Discovery launch delayed
Thunderstorms forced NASA to call off Saturday’s launch of Discovery, delaying the first space shuttle flight in a year by a day.
More bad weather was forecast for Sunday and for the rest of the Independence Day weekend. Storm clouds moved in and out of the launch zone throughout the morning and early afternoon. As the countdown held at the nine-minute mark, it became clear the weather would not improve, and launch director Mike Leinbach announced a one-day delay.
“We’re not going to make it today,” Leinbach said. “It’s not a good day to launch, so we’re going to try again Sunday.”

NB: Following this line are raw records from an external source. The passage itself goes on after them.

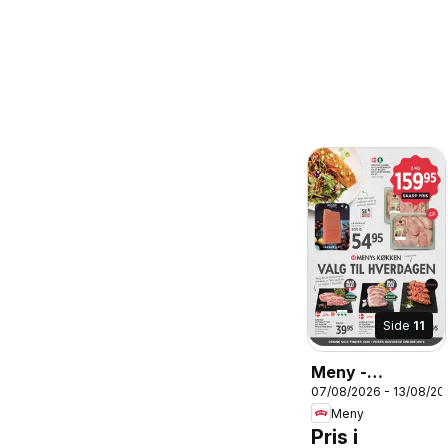
Side
11
Meny -
07/08/2026 - 13/08/20
Tilbudsavis uge
Meny
33
Pris i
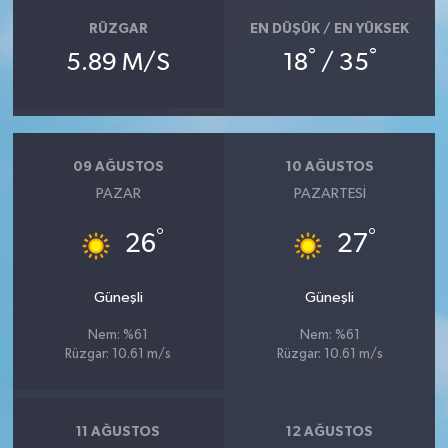
RÜZGAR
EN DÜŞÜK / EN YÜKSEK
°
°
5.89 M/S
18
/ 35
09 AĞUSTOS
10 AĞUSTOS
PAZAR
PAZARTESI
°
°
26
27
Güneşli
Güneşli
Nem: %61
Nem: %61
Rüzgar: 10.61 m/s
Rüzgar: 10.61 m/s
11 AĞUSTOS
12 AĞUSTOS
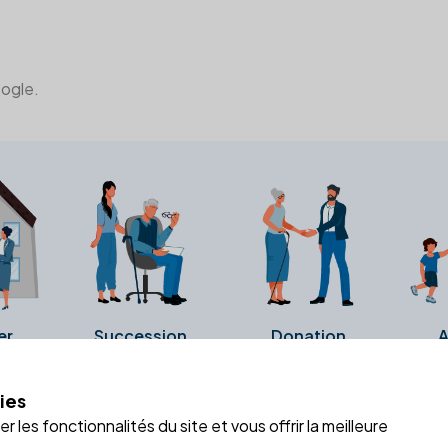
oogle.
er
Succession
Donation
A
ies
a fiche Google Business de l'office notarial. Ils n'ont ni été c
 les fonctionnalités du site et vous offrir la meilleure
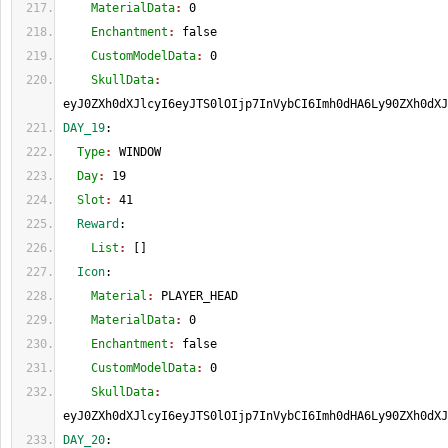
    MaterialData
: 
0
    Enchantment
: 
false
    CustomModelData
: 
0
    SkullData
: 
eyJ0ZXh0dXJlcyI6eyJTS0lOIjp7InVybCI6Imh0dHA6Ly90ZXh0dXJ
DAY_19
:
  Type
: 
WINDOW
  Day
: 
19
  Slot
: 
41
  Reward
:
    List
: 
[
]
  Icon
:
    Material
: 
PLAYER_HEAD
    MaterialData
: 
0
    Enchantment
: 
false
    CustomModelData
: 
0
    SkullData
: 
eyJ0ZXh0dXJlcyI6eyJTS0lOIjp7InVybCI6Imh0dHA6Ly90ZXh0dXJ
DAY_20
:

The seven astronauts aboard the fueled spaceship immediately began backing out of their launch procedures. “It wasn’t our time today, and we’ll launch when we’re ready and hopefully, tomorrow will look better,” shuttle commander Steven Lindsey replied.
NASA had just five minutes to launch the shuttle Saturday because of the need to intercept the international space station in orbit. The next launch attempt was scheduled for 3:26 p.m. EDT Sunday.
The delay was a disappointment for NASA, which last flew the shuttle last July and was eager to get flights to the international space station back on track. Among the space agency’s guests at the launch were Vice President Cheney and several members of Congress.
The only technical problem that popped up during the countdown Saturday was a failed heater for one of Discovery’s thrusters, needed to keep the fuel from freezing. Mission managers decided to proceed with the launch, since the thruster was not needed during liftoff.